» SOURCE DOCUMENT
-- START --
To have rankings or not to have rankings that is the question?

I have been involved in a few conversations recently about the worthiness of the GB ranking system so I thought I would put my thoughts into a blog post. As some who lectures in talent develop and identification this is an area I know a little about.

Firstly what is the GB ranking system? Well figure 1 below shows the current GB system as it stands for 2015 for seniors. Basically you accumulate points for placing or winning a medal at a variety of events and those points vary depending upon the  level of the competition.

Screen Shot 2015-09-30 at 14.09.34Its a very simple system in my opinion and to be honest I think it works pretty well, below I have outlined what I feel are the advantages and disadvantages. We have to remember that the ranking system is ultimately about two things – Talent Identification and Talent Selection.

Advantages

  • It means selection in not based on a single event – single event are well known for “missing talented athletes” often because they miss an event, have one poor day performing or a ill and sometime because of relative age affect
  • If we consider it from a domestic perspective it can be argued that travel is split around the country with each area represented evenly and all four home country represented
  • The system is tiered, what I mean by this is a younger or less experienced athlete can gain ranking points at area event; more experience athletes can decided to only look at home country events to secure points (because you get more points) while taking chances at European cups. Furthermore international athletes can focus on international events and still remain top of the domestic rankings. They do not need to attend these events although they may decided to do one or two home country one. What this means in effect is that athletes 8-10yrs from podium can focus on area events and home country events, athletes who are 8-5 year from podium can focus on home country and European cups whilst those likely to hit podium in this Olympic cycle can focus on world ranking events (these years boundaries a rough and off the top of my head! I appreciate many athletes need long at world ranking level and appreciate many have already come through the cadet and junior system)
-- END --
» DATASET ROWS
-- START --
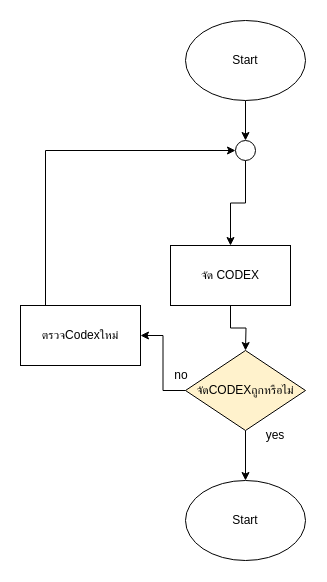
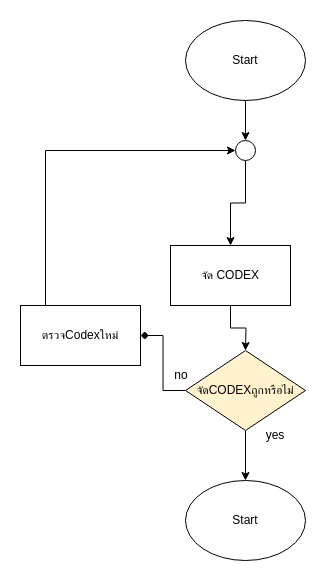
  <mxCell id="0" />
  <mxCell id="1" parent="0" />
  <mxCell id="2" value="" style="edgeStyle=orthogonalEdgeStyle;rounded=0;orthogonalLoop=1;jettySize=auto;html=1;" edge="1" parent="1" source="3" target="12"><mxGeometry relative="1" as="geometry" /></mxCell>
  <mxCell id="3" value="Start" style="ellipse;whiteSpace=wrap;html=1;" vertex="1" parent="1"><mxGeometry x="185" y="20" width="120" height="80" as="geometry" /></mxCell>
  <mxCell id="4" value="" style="edgeStyle=orthogonalEdgeStyle;rounded=0;orthogonalLoop=1;jettySize=auto;html=1;" edge="1" parent="1" source="5"><mxGeometry relative="1" as="geometry"><mxPoint x="245" y="350" as="targetPoint" /></mxGeometry></mxCell>
  <mxCell id="5" value="จัด&amp;nbsp;CODEX" style="rounded=0;whiteSpace=wrap;html=1;" vertex="1" parent="1"><mxGeometry x="170" y="245" width="120" height="60" as="geometry" /></mxCell>
- <mxCell id="6" value="" style="edgeStyle=orthogonalEdgeStyle;rounded=0;orthogonalLoop=1;jettySize=auto;html=1;" edge="1" parent="1" source="8" target="10"><mxGeometry relative="1" as="geometry" /></mxCell>
+ <mxCell id="6" value="" style="edgeStyle=orthogonalEdgeStyle;rounded=0;orthogonalLoop=1;jettySize=auto;html=1;endArrow=diamond;" edge="1" parent="1" source="8" target="10"><mxGeometry relative="1" as="geometry" /></mxCell>
  <mxCell id="7" value="" style="edgeStyle=orthogonalEdgeStyle;rounded=0;orthogonalLoop=1;jettySize=auto;html=1;" edge="1" parent="1" source="8" target="13"><mxGeometry relative="1" as="geometry" /></mxCell>
  <mxCell id="8" value="จัดCODEXถูกหรือไม่" style="rhombus;whiteSpace=wrap;html=1;fillColor=#fff2cc;" vertex="1" parent="1"><mxGeometry x="185" y="350" width="120" height="80" as="geometry" /></mxCell>
  <mxCell id="9" value="" style="edgeStyle=orthogonalEdgeStyle;rounded=0;orthogonalLoop=1;jettySize=auto;html=1;entryX=0;entryY=0.5;entryDx=0;entryDy=0;" edge="1" parent="1" source="10" target="12"><mxGeometry relative="1" as="geometry"><mxPoint x="45" y="250" as="targetPoint" /><Array as="points"><mxPoint x="45" y="150" /></Array></mxGeometry></mxCell>
  <mxCell id="10" value="ตรวจCodexใหม่" style="whiteSpace=wrap;html=1;" vertex="1" parent="1"><mxGeometry x="20" y="305" width="120" height="60" as="geometry" /></mxCell>
  <mxCell id="11" value="" style="edgeStyle=orthogonalEdgeStyle;rounded=0;orthogonalLoop=1;jettySize=auto;html=1;" edge="1" parent="1" source="12" target="5"><mxGeometry relative="1" as="geometry" /></mxCell>
  <mxCell id="12" value="" style="ellipse;whiteSpace=wrap;html=1;aspect=fixed;" vertex="1" parent="1"><mxGeometry x="235" y="140" width="20" height="20" as="geometry" /></mxCell>
  <mxCell id="13" value="Start" style="ellipse;whiteSpace=wrap;html=1;" vertex="1" parent="1"><mxGeometry x="185" y="480" width="120" height="80" as="geometry" /></mxCell>
  <mxCell id="14" value="no" style="text;html=1;align=center;verticalAlign=middle;whiteSpace=wrap;rounded=0;" vertex="1" parent="1"><mxGeometry x="151" y="360" width="60" height="30" as="geometry" /></mxCell>
  <mxCell id="15" value="yes" style="text;html=1;align=center;verticalAlign=middle;whiteSpace=wrap;rounded=0;" vertex="1" parent="1"><mxGeometry x="245" y="420" width="60" height="30" as="geometry" /></mxCell>
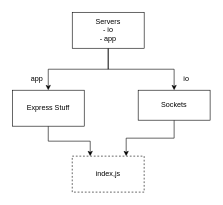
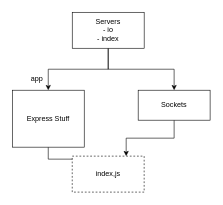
  <mxCell id="0" />
  <mxCell id="1" parent="0" />
  <mxCell id="2" style="edgeStyle=orthogonalEdgeStyle;rounded=0;orthogonalLoop=1;jettySize=auto;html=1;entryX=0.5;entryY=0;entryDx=0;entryDy=0;" edge="1" parent="1" source="4" target="8"><mxGeometry relative="1" as="geometry" /></mxCell>
  <mxCell id="3" style="edgeStyle=orthogonalEdgeStyle;rounded=0;orthogonalLoop=1;jettySize=auto;html=1;entryX=0.5;entryY=0;entryDx=0;entryDy=0;" edge="1" parent="1" source="4" target="6"><mxGeometry relative="1" as="geometry" /></mxCell>
- <mxCell id="4" value="Servers&lt;br&gt;- io&lt;br&gt;- app" style="rounded=0;whiteSpace=wrap;html=1;" vertex="1" parent="1"><mxGeometry x="120" y="20" width="120" height="60" as="geometry" /></mxCell>
+ <mxCell id="4" value="Servers&lt;br&gt;- io&lt;br&gt;- index" style="rounded=0;whiteSpace=wrap;html=1;" vertex="1" parent="1"><mxGeometry x="120" y="20" width="120" height="60" as="geometry" /></mxCell>
  <mxCell id="5" style="edgeStyle=orthogonalEdgeStyle;rounded=0;orthogonalLoop=1;jettySize=auto;html=1;entryX=0.75;entryY=0;entryDx=0;entryDy=0;" edge="1" parent="1" source="6" target="9"><mxGeometry relative="1" as="geometry" /></mxCell>
  <mxCell id="6" value="Sockets" style="rounded=0;whiteSpace=wrap;html=1;" vertex="1" parent="1"><mxGeometry x="230" y="150" width="120" height="50" as="geometry" /></mxCell>
  <mxCell id="7" style="edgeStyle=orthogonalEdgeStyle;rounded=0;orthogonalLoop=1;jettySize=auto;html=1;entryX=0.25;entryY=0;entryDx=0;entryDy=0;" edge="1" parent="1" source="8" target="9"><mxGeometry relative="1" as="geometry" /></mxCell>
- <mxCell id="8" value="Express Stuff" style="rounded=0;whiteSpace=wrap;html=1;" vertex="1" parent="1"><mxGeometry x="20" y="150" width="120" height="60" as="geometry" /></mxCell>
+ <mxCell id="8" value="Express Stuff" style="rounded=0;whiteSpace=wrap;html=1;" vertex="1" parent="1"><mxGeometry x="20" y="150" width="120" height="95" as="geometry" /></mxCell>
  <mxCell id="9" value="index,js" style="rounded=0;whiteSpace=wrap;html=1;dashed=1;" vertex="1" parent="1"><mxGeometry x="120" y="260" width="120" height="60" as="geometry" /></mxCell>
- <mxCell id="10" value="io" style="text;html=1;align=center;verticalAlign=middle;resizable=0;points=[];autosize=1;" vertex="1" parent="1"><mxGeometry x="300" y="121" width="20" height="20" as="geometry" /></mxCell>
  <mxCell id="11" value="app" style="text;html=1;align=center;verticalAlign=middle;resizable=0;points=[];autosize=1;" vertex="1" parent="1"><mxGeometry x="41" y="121" width="40" height="20" as="geometry" /></mxCell>
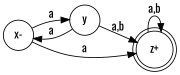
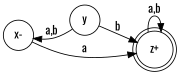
  digraph {
    fontname=Oswald
    rankdir=LR
    node [fontname=Oswald shape=circle]
    edge [fontname=Oswald]
    n1 [label="x-"]
    n2 [label=y]
    n3 [label="z+" shape=doublecircle]
-   n1 -> n2 [label=a]
    n1 -> n3 [label=a]
-   n2 -> n1 [label=a]
-   n2 -> n3 [label="a,b"]
+   n2 -> n1 [label="a,b"]
+   n2 -> n3 [label=b]
    n3 -> n3 [label="a,b"]
  }
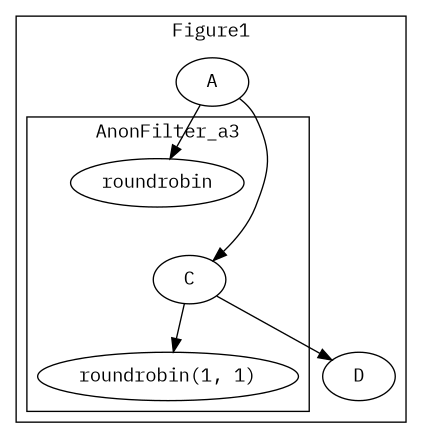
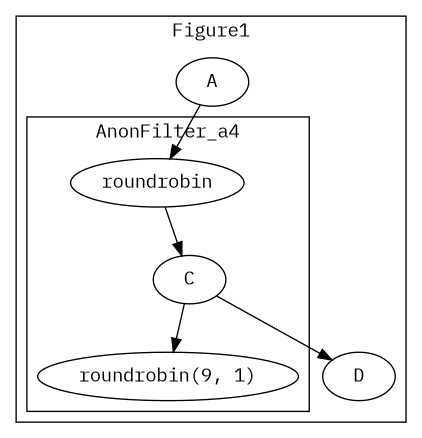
  digraph {
    fontname="IBM Plex Mono"
    node [fontname="IBM Plex Mono"]
    edge [fontname="IBM Plex Mono"]
    n1 [label=roundrobin]
    n2 [label=C]
-   n3 [label="roundrobin(1, 1)"]
+   n3 [label="roundrobin(9, 1)"]
    n4 [label=A]
    n5 [label=D]
    subgraph cluster_1 {
      label=Figure1
      n4
      n5
      subgraph cluster_2 {
-       label=AnonFilter_a3
+       label=AnonFilter_a4
        n1
        n2
        n3
      }
    }
-   n4 -> n2
+   n1 -> n2
    n2 -> n3
    n2 -> n5
    n4 -> n1
  }
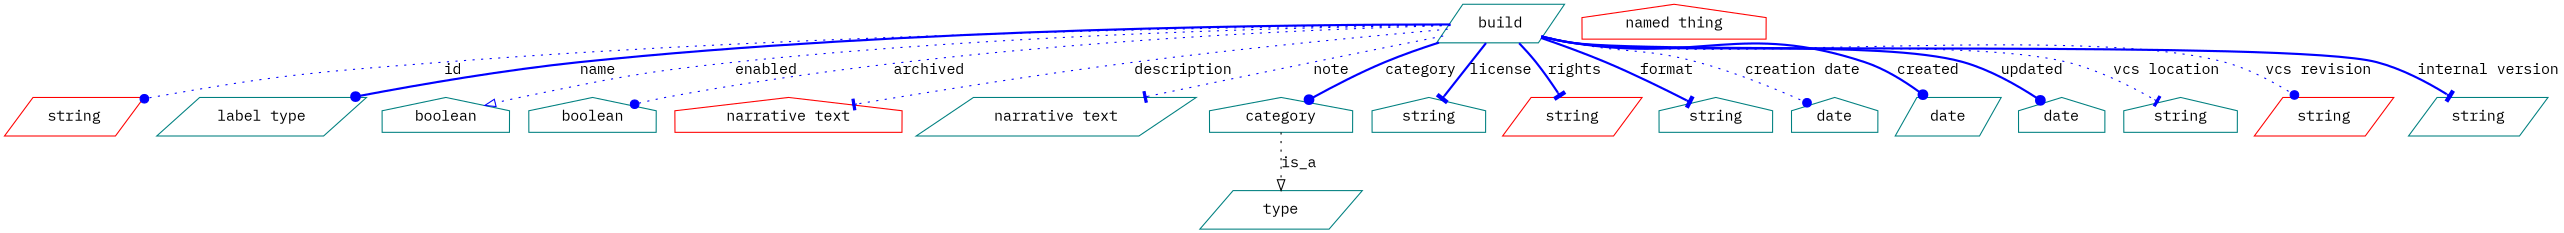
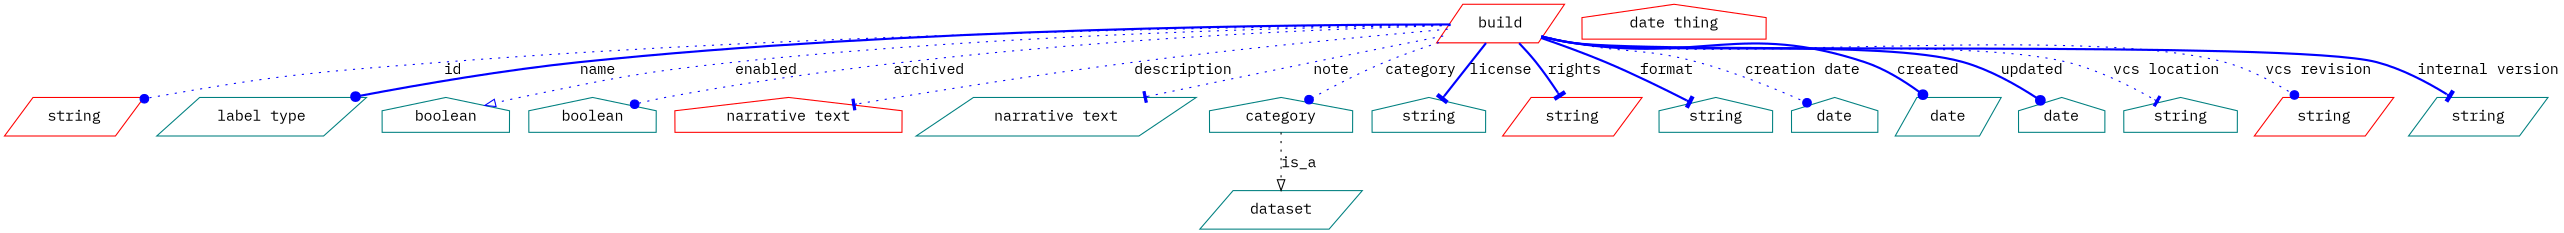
  digraph {
    fontname="IBM Plex Mono"
    node [color=teal fontname="IBM Plex Mono" shape=house]
    edge [arrowhead=dot color=blue fontname="IBM Plex Mono" style=dotted]
-   n1 [height=0.5 label=build shape=parallelogram width=0.95686]
+   n1 [color=red height=0.5 label=build shape=parallelogram width=0.95686]
    n2 [color=red height=0.5 label=string shape=parallelogram width=1.0652]
    n3 [height=0.5 label="label type" shape=parallelogram width=1.5707]
    n4 [height=0.5 label=boolean width=1.2999]
    n5 [height=0.5 label=boolean width=1.2999]
    n6 [color=red height=0.5 label="narrative text" width=2.0943]
    n7 [height=0.5 label="narrative text" shape=parallelogram width=2.0943]
    category [height=0.5 width=1.4443]
    n9 [height=0.5 label=string width=1.0652]
    n10 [color=red height=0.5 label=string shape=parallelogram width=1.0652]
    n11 [height=0.5 label=string width=1.0652]
    n12 [height=0.5 label=date width=0.86659]
    n13 [height=0.5 label=date shape=parallelogram width=0.86659]
    n14 [height=0.5 label=date width=0.86659]
    n15 [height=0.5 label=string width=1.0652]
    n16 [color=red height=0.5 label=string shape=parallelogram width=1.0652]
    n17 [height=0.5 label=string shape=parallelogram width=1.0652]
-   dataset [height=0.5 shape=parallelogram width=1.2638 label=type]
-   n19 [color=red height=0.5 label="named thing" width=1.9318]
+   dataset [height=0.5 shape=parallelogram width=1.2638]
+   n19 [color=red height=0.5 label="date thing" width=1.9318]
    n1 -> n2 [label=id]
    n1 -> n3 [label=name style=bold]
    n1 -> n4 [arrowhead=onormal label=enabled]
    n1 -> n5 [label=archived]
    n1 -> n6 [arrowhead=tee label=description]
    n1 -> n7 [arrowhead=tee label=note]
-   n1 -> category [label=category style=bold]
+   n1 -> category [label=category]
    n1 -> n9 [arrowhead=tee label=license style=bold]
    n1 -> n10 [arrowhead=tee label=rights style=bold]
    n1 -> n11 [arrowhead=tee label=format style=bold]
    n1 -> n12 [label="creation date"]
    n1 -> n13 [label=created style=bold]
    n1 -> n14 [label=updated style=bold]
    n1 -> n15 [arrowhead=tee label="vcs location"]
    n1 -> n16 [label="vcs revision"]
    n1 -> n17 [arrowhead=tee label="internal version" style=bold]
    category -> dataset [arrowhead=onormal label=is_a color=""]
  }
-- END --
» WRITTEN REQUEST
Carry on the blog post about the GB ranking system from the point where it stops.

» WRITTEN RESPONSE
  • It is great for marketing and promoting judo. If someone is 10th in the +78kg in GB for example we might not think about it but going to that athletes college, university and local press they see this as a big thing and that really helps promote judo and support the athlete
  • It allows athletes and coaches to start appreciating a ranking system and how to “work it” and this is very helpful when athletes progress through to world ranking events
  • You’re still testing an athletes ability to “perform on the day” because of the weighting of points in relation to the British champs

Disadvantages

  • Arguably it can be expensive, especially if “chasing points” or you’re injured when the ones nearer to you are running. My personal opinion is if you’re “chasing points” you’re better off spending the money on some training camps or an extra nights randori a week and think about ranking the following year. of course everyones situation is different though
  • A ranking system needs depth to work and unfortunately many, if not all, of our ranking events are lacking depth at the moment, below I have outlined why I think this might be. without depth the wrong players can end up ranked, in theory this should sort itself out at the British champs but not always
  • You can end up with too many events if you’re not careful, I think in GB at the moment the issue is more around the somewhat horrendous calendar control though and this is quite frankly because of some areas poor understanding of the affect they’re having with the petty, mindless, bullshit politics
  • I will talk more about quality control below but lets be honest, the way many of these are run is nothing short of appalling. People have to understand that this is our talent identification system and talent selection system, it does matter how good our centralised programme is if this system is wrong. We have a £7.4m budget for producing medals but we cannot do this is the wrong players are being selected or if the real talent is leaving the sport

Why are people not attending?

  • Quality of the events – No care system, poor mats, manual score boards, awful venues, rood staff/officials, no warm up area… the list goes on. If we want a decent ranking system we need to change how we think about it.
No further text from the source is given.